At a private view of the Secession, I ran into Frau von Brandeis. She asked me what I thought of Ganna Mevis. She sang her praises in the loftiest tones. A clever girl; ideal temperament; heart of gold; the family an impeccable collection of bourgeois virtues. She plucked at my sleeve and whispered that anyone who managed to land one of the Mevis girls was made for life; the Professor could afford to give each of his daughters a dowry of 80,000 crowns! I freed myself from the silly gossip, but I have to admit it didn’t do me any good, the number caught in my brain. It’s just the way it is: a man who doesn’t know how he’ll pay the rent at the end of the month can easily fall to calculating that a vast sum like that will keep him modestly in a garret for the next sixty or seventy years. A flip response, nothing more, and yet …
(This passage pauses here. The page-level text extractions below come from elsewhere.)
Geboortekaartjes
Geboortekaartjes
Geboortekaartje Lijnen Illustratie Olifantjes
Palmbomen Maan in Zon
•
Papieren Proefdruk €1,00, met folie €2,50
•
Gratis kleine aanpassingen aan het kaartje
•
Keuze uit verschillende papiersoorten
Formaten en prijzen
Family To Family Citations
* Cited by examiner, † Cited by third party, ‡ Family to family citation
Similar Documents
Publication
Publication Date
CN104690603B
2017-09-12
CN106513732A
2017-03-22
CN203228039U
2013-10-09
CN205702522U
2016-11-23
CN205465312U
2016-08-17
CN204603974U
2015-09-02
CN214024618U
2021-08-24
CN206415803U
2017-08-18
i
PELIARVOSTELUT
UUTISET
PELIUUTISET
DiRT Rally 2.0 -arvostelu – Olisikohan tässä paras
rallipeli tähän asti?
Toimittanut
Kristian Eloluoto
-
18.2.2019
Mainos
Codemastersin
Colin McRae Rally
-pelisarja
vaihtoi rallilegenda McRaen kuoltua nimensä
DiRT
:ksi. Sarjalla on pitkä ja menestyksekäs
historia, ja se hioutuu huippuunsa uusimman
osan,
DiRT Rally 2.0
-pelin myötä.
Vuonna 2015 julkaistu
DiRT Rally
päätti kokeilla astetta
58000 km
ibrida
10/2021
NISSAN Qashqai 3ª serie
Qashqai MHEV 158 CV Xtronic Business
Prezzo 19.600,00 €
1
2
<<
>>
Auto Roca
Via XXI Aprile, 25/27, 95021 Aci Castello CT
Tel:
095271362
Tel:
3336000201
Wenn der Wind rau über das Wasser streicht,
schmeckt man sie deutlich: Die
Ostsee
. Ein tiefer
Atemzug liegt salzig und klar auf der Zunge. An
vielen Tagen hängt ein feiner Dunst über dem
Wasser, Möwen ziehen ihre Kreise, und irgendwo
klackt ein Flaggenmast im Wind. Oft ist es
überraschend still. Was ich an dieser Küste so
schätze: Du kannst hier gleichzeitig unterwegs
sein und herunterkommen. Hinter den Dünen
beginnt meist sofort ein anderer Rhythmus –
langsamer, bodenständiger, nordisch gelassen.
In the meantime I had had a few more meetings with Ganna in neutral places. Complaisance breeds complaisance. But I must confess I liked her better with each further meeting. There was something irresistibly impetuous about her that appealed to my own rather viscid nature. I thought she was an uncommonly harmonious and consistent character. The only thing that bothered me was the continual hyperbole. One day she told me the reflection of the book I was working on was clearly visible in my brow. I replied chilly that I preferred people with dry hands and a dry manner, clamminess was apt to become slippery. She was alarmed — only to give me her rueful and passionate assent. Then that in turn became too much. It was like standing on the pedal while playing a simple folk tune. Another time, on a stroll together, I was thunderstruck when she told me about the book I was writing at the time. As I hadn’t discussed it with anyone, I had every reason to be surprised. It was a story of decline, set in a particular social stratum, and carried by a contemporary Parsifal. ‘Only you can write it,’ she said stirringly, ‘no one else.’ I had the uncomfortable feeling of a housewife finding a cat in her larder. The door was shut, the windows locked, there was no hole in the walls, therefore something inexplicable has taken place. Divination? Maybe. With Ganna it would have seemed possible. It was her way of saying: I am inside your work, it’s my destiny, it belongs to me. Perhaps I was overplaying some vaguer formulation of hers; also the exposé was in the air; conceivably she had drawn some hint of the contents from me, though I can’t remember such a thing. Whatever, Ganna had something of a sorceress about her. I thought she was a white witch, or a strong, energetic and courageous little fairy. And the fact that she asked, with maidenly humility, to be close to me, my scant conversation, my austere instructions — that did me good, because I was not spoiled.